When the District 7 All-Star tournament began its pool play, Anderson knew that the team was ready; ready to end the 30-year drought, ready to create history.
However, the kids from Lincoln Park had already lost one game in the championship round and Monday night at Hoboken’s Little League complex, they were staring at the second loss, trailing West New York National, 1-0, heading into the bottom of the sixth and final inning.
A loss would have ended the quest for history. WNY National’s Jeffrey Castillo was blazing his way toward a two-hit shutout with 12 strikeouts.
But Anderson kept the faith. After all, his best player had a chance to bat that inning and Rosario had already dazzled onlookers with four other homers during the course of the eight-game tournament. Everyone was anticipating Rosario’s final at-bat.
Kari Williams led off the sixth inning with a double. Johnson then followed with a single. First and second, no outs, and up stepped the slugger, perhaps the best one the league has produced since the aforementioned Dorsey 30 years ago.
“I felt shaky going up to the plate,” Rosario said. “I couldn’t catch up to his curveball all night. We worked so hard to get to that point. I knew I had to do something. Coach D [Anderson] told me to stay down and catch the first pitch, that it was probably going to be a fastball.”
Sure enough, it was a fastball and Rosario belted it over the left field fence for the three-run homer that gave Lincoln Park a thrilling 3-1 win and allowed history to live for another day.
It was clearly the best Little League contest witnessed in this corner in more than 20 years, with both pitchers showing their brilliance, then Rosario displaying his flair for the dramatic.
Tuesday night, Rosario completed the unthinkable, this time on the mound. He fired a five-hitter, striking out 12, earning a 5-1 win over West New York National, enabling Lincoln Park to collect the long-awaited District 7 title.
“It feels good,” Rosario said. “It’s been a long time for Lincoln Park to come back and win the championship. I felt like I did everything I could do for the team and we made it happen.”
They sure did. There were gritty, determined kids like catcher Anthony Nardo, second baseman Alberto Alvarez, third baseman Gilbert Del Risco, left fielder Eric Cotui, and reserves Anthony Rodriguez, Richard Milow and George Provost.
Not to mention kids like Mugsy and Kari and Big Bobby and that blazing hurler named Sanchez.
All of them are champions. District 7 champions. Chalk one up for history.
“I still can’t believe it happened,” Meyers said. “It’s been so long. This year, when they kept coming back for more baseballs, I gladly gave them. Ah, all those days of aggravation and heartache. Well, I guess they paid off, because we finally got one.”
The kids from Lincoln Park didn’t even get too much of a chance to enjoy their title.
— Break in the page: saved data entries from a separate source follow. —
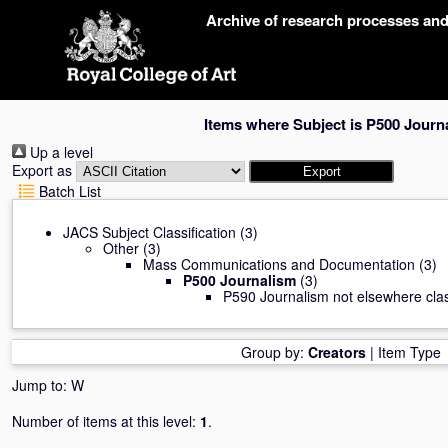
Skip
Archive of research processes an
navigation
Items where Subject is P500 Journ
Up a level
Export as
Batch List
JACS Subject Classification
(3)
Other
(3)
Mass Communications and Documentation
(3)
P500 Journalism
(3)
P590 Journalism not elsewhere clas
Group by:
Creators
|
Item Type
Jump to:
W
Number of items at this level:
1
.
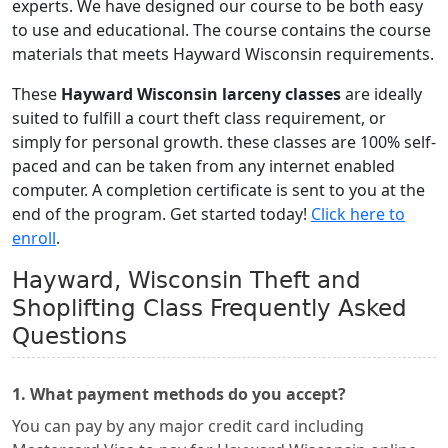
experts. We have designed our course to be both easy
to use and educational. The course contains the course
materials that meets Hayward Wisconsin requirements.
These
Hayward Wisconsin larceny classes
are ideally
suited to fulfill a court theft class requirement, or
simply for personal growth. these classes are 100% self-
paced and can be taken from any internet enabled
computer. A completion certificate is sent to you at the
end of the program. Get started today!
Click here to
enroll
.
Hayward, Wisconsin Theft and
Shoplifting Class Frequently Asked
Questions
1. What payment methods do you accept?
You can pay by any major credit card including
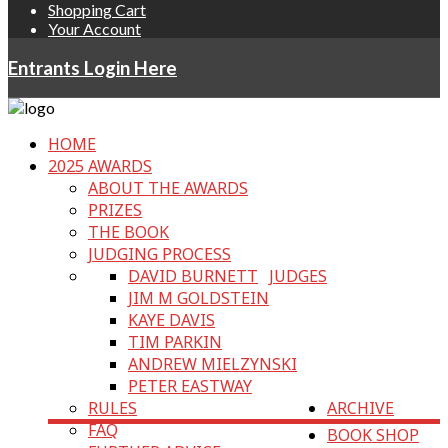
Shopping Cart
Your Account
Entrants Login Here
HOME
2025 AWARDS
ABOUT THE AWARDS
PRIZES
THE BOOK
JUDGING PROCESS
DAVID BURNETT
JUDGES
JIM M GOLDSTEIN
KAYE DAVIS
TIM PARKIN
ANDREW MIELZYNSKI
PETER EASTWAY
RULES
ARCHIVE
FAQ
BOOK SHOP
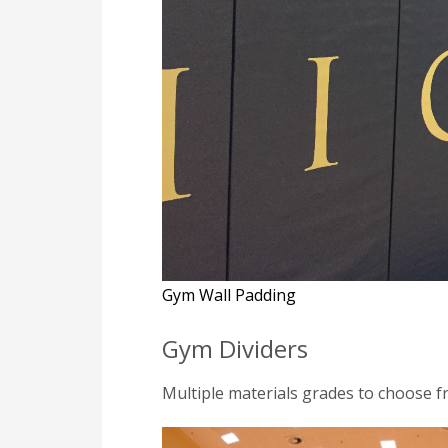
Gym Wall Padding
Gym Dividers
Multiple materials grades to choose f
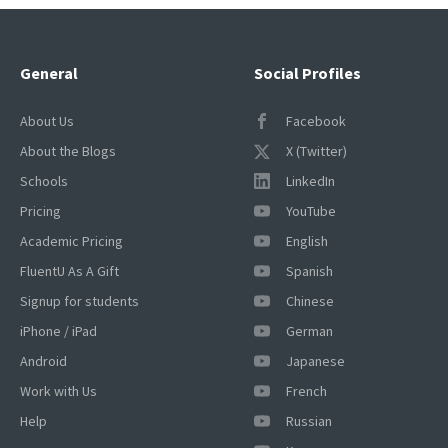
General
Social Profiles
About Us
Facebook
About the Blogs
X (Twitter)
Schools
LinkedIn
Pricing
YouTube
Academic Pricing
English
FluentU As A Gift
Spanish
Signup for students
Chinese
iPhone / iPad
German
Android
Japanese
Work with Us
French
Help
Russian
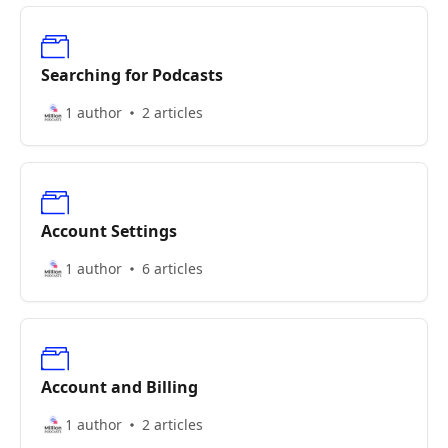
Searching for Podcasts
1 author
2 articles
Account Settings
1 author
6 articles
Account and Billing
1 author
2 articles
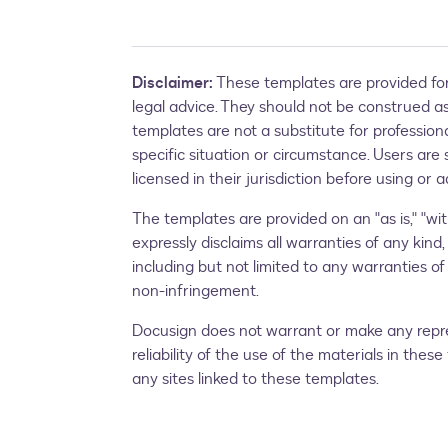
Disclaimer:
These templates are provided for
legal advice. They should not be construed as 
templates are not a substitute for profession
specific situation or circumstance. Users are 
licensed in their jurisdiction before using or
The templates are provided on an "as is," "with
expressly disclaims all warranties of any kind,
including but not limited to any warranties of 
non-infringement.
Docusign does not warrant or make any repres
reliability of the use of the materials in the
any sites linked to these templates.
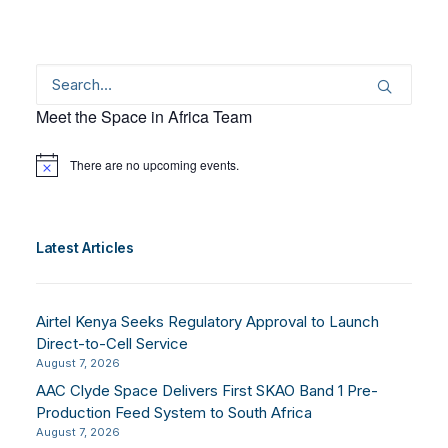
Meet the Space in Africa Team
There are no upcoming events.
Notice
Latest Articles
Airtel Kenya Seeks Regulatory Approval to Launch
Direct-to-Cell Service
August 7, 2026
AAC Clyde Space Delivers First SKAO Band 1 Pre-
Production Feed System to South Africa
August 7, 2026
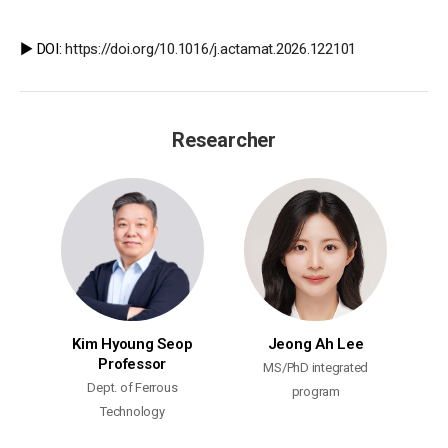
▶️ DOI:
https://doi.org/10.1016/j.actamat.2026.122101
Researcher
Kim Hyoung Seop
Jeong Ah Lee
Professor
MS/PhD integrated
Dept. of Ferrous
program
Technology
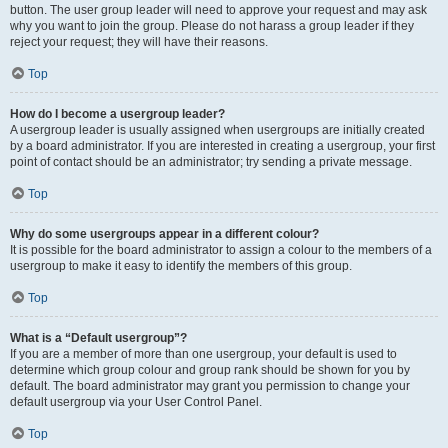
button. The user group leader will need to approve your request and may ask
why you want to join the group. Please do not harass a group leader if they
reject your request; they will have their reasons.
Top
How do I become a usergroup leader?
A usergroup leader is usually assigned when usergroups are initially created
by a board administrator. If you are interested in creating a usergroup, your first
point of contact should be an administrator; try sending a private message.
Top
Why do some usergroups appear in a different colour?
It is possible for the board administrator to assign a colour to the members of a
usergroup to make it easy to identify the members of this group.
Top
What is a “Default usergroup”?
If you are a member of more than one usergroup, your default is used to
determine which group colour and group rank should be shown for you by
default. The board administrator may grant you permission to change your
default usergroup via your User Control Panel.
Top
Wednesday night, they were playing in the first round of the Section 2 championships in Edgewater. District champions get the chance to move on, in case anyone from Lincoln Park was wondering.
“We didn’t even get a chance to wash the uniforms,” Meyers said. “We were back out there again the next day.”
“We’re going to try to keep it going,” Anderson said. “These kids think they can keep winning. If they think they can, then I’m going to let them go out there and try. As long as their confidence is up, anything can happen.”
That’s for sure, as long as the kid named Rosario continues to be the one slugging the homers and pitching lights out. They’ve already created history that took three decades to complete.
What’s a few more weeks among friends?